▸ **GIVEN RECORDS**
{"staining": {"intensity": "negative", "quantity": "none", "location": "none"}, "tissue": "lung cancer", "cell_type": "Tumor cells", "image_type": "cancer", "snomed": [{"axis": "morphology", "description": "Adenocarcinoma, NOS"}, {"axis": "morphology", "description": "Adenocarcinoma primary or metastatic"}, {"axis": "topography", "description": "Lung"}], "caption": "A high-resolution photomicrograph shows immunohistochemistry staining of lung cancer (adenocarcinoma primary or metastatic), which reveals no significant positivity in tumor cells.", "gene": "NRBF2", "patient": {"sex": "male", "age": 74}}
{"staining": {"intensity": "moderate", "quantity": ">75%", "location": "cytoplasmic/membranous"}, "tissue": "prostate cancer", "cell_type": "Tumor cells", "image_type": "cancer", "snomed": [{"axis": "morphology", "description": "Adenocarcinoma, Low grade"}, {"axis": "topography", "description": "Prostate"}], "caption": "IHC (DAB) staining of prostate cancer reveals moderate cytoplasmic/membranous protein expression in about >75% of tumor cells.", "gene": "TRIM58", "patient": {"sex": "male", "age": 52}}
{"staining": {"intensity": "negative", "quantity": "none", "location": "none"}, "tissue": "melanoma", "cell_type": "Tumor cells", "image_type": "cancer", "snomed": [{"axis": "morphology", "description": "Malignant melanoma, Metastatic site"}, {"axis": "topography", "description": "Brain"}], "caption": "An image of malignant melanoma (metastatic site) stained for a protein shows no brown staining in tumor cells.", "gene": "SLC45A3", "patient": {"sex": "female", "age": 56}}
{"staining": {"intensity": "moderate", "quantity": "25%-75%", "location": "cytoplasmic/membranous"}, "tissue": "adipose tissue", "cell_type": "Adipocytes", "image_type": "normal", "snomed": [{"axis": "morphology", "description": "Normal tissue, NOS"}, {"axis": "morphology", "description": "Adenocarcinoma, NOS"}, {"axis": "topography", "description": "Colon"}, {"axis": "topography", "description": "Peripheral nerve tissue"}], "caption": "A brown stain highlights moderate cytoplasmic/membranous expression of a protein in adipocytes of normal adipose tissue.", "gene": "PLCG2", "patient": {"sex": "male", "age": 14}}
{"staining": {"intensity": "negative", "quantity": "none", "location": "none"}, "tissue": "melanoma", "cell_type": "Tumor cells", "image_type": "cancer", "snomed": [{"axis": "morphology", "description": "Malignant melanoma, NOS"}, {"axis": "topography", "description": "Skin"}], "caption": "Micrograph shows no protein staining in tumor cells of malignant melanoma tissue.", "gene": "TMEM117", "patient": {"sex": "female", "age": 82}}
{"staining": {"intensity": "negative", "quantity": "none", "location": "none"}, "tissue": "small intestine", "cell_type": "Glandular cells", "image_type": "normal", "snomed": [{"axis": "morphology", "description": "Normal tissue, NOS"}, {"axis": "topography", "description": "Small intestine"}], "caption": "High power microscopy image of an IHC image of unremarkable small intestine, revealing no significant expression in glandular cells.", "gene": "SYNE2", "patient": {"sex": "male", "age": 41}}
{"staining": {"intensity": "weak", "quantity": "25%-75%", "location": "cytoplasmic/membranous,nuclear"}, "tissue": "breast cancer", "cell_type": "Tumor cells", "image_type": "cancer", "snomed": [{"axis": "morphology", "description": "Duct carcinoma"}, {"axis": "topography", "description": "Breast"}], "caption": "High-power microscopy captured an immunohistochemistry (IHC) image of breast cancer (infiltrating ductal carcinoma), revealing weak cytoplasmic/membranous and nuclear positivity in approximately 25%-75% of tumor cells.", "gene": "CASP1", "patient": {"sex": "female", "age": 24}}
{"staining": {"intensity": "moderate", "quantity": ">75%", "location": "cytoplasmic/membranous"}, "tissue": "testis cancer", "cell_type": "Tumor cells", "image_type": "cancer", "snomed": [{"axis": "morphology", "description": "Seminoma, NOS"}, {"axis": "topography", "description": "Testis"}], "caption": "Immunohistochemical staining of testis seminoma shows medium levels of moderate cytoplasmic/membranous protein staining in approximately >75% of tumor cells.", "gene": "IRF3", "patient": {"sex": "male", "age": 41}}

▸ **THE PROBLEM**
All of the data is to be written out again, word for word.

▸ **EXPECTED ANSWER**
{"staining": {"intensity": "negative", "quantity": "none", "location": "none"}, "tissue": "lung cancer", "cell_type": "Tumor cells", "image_type": "cancer", "snomed": [{"axis": "morphology", "description": "Adenocarcinoma, NOS"}, {"axis": "morphology", "description": "Adenocarcinoma primary or metastatic"}, {"axis": "topography", "description": "Lung"}], "caption": "A high-resolution photomicrograph shows immunohistochemistry staining of lung cancer (adenocarcinoma primary or metastatic), which reveals no significant positivity in tumor cells.", "gene": "NRBF2", "patient": {"sex": "male", "age": 74}}
{"staining": {"intensity": "moderate", "quantity": ">75%", "location": "cytoplasmic/membranous"}, "tissue": "prostate cancer", "cell_type": "Tumor cells", "image_type": "cancer", "snomed": [{"axis": "morphology", "description": "Adenocarcinoma, Low grade"}, {"axis": "topography", "description": "Prostate"}], "caption": "IHC (DAB) staining of prostate cancer reveals moderate cytoplasmic/membranous protein expression in about >75% of tumor cells.", "gene": "TRIM58", "patient": {"sex": "male", "age": 52}}
{"staining": {"intensity": "negative", "quantity": "none", "location": "none"}, "tissue": "melanoma", "cell_type": "Tumor cells", "image_type": "cancer", "snomed": [{"axis": "morphology", "description": "Malignant melanoma, Metastatic site"}, {"axis": "topography", "description": "Brain"}], "caption": "An image of malignant melanoma (metastatic site) stained for a protein shows no brown staining in tumor cells.", "gene": "SLC45A3", "patient": {"sex": "female", "age": 56}}
{"staining": {"intensity": "moderate", "quantity": "25%-75%", "location": "cytoplasmic/membranous"}, "tissue": "adipose tissue", "cell_type": "Adipocytes", "image_type": "normal", "snomed": [{"axis": "morphology", "description": "Normal tissue, NOS"}, {"axis": "morphology", "description": "Adenocarcinoma, NOS"}, {"axis": "topography", "description": "Colon"}, {"axis": "topography", "description": "Peripheral nerve tissue"}], "caption": "A brown stain highlights moderate cytoplasmic/membranous expression of a protein in adipocytes of normal adipose tissue.", "gene": "PLCG2", "patient": {"sex": "male", "age": 14}}
{"staining": {"intensity": "negative", "quantity": "none", "location": "none"}, "tissue": "melanoma", "cell_type": "Tumor cells", "image_type": "cancer", "snomed": [{"axis": "morphology", "description": "Malignant melanoma, NOS"}, {"axis": "topography", "description": "Skin"}], "caption": "Micrograph shows no protein staining in tumor cells of malignant melanoma tissue.", "gene": "TMEM117", "patient": {"sex": "female", "age": 82}}
{"staining": {"intensity": "negative", "quantity": "none", "location": "none"}, "tissue": "small intestine", "cell_type": "Glandular cells", "image_type": "normal", "snomed": [{"axis": "morphology", "description": "Normal tissue, NOS"}, {"axis": "topography", "description": "Small intestine"}], "caption": "High power microscopy image of an IHC image of unremarkable small intestine, revealing no significant expression in glandular cells.", "gene": "SYNE2", "patient": {"sex": "male", "age": 41}}
{"staining": {"intensity": "weak", "quantity": "25%-75%", "location": "cytoplasmic/membranous,nuclear"}, "tissue": "breast cancer", "cell_type": "Tumor cells", "image_type": "cancer", "snomed": [{"axis": "morphology", "description": "Duct carcinoma"}, {"axis": "topography", "description": "Breast"}], "caption": "High-power microscopy captured an immunohistochemistry (IHC) image of breast cancer (infiltrating ductal carcinoma), revealing weak cytoplasmic/membranous and nuclear positivity in approximately 25%-75% of tumor cells.", "gene": "CASP1", "patient": {"sex": "female", "age": 24}}
{"staining": {"intensity": "moderate", "quantity": ">75%", "location": "cytoplasmic/membranous"}, "tissue": "testis cancer", "cell_type": "Tumor cells", "image_type": "cancer", "snomed": [{"axis": "morphology", "description": "Seminoma, NOS"}, {"axis": "topography", "description": "Testis"}], "caption": "Immunohistochemical staining of testis seminoma shows medium levels of moderate cytoplasmic/membranous protein staining in approximately >75% of tumor cells.", "gene": "IRF3", "patient": {"sex": "male", "age": 41}}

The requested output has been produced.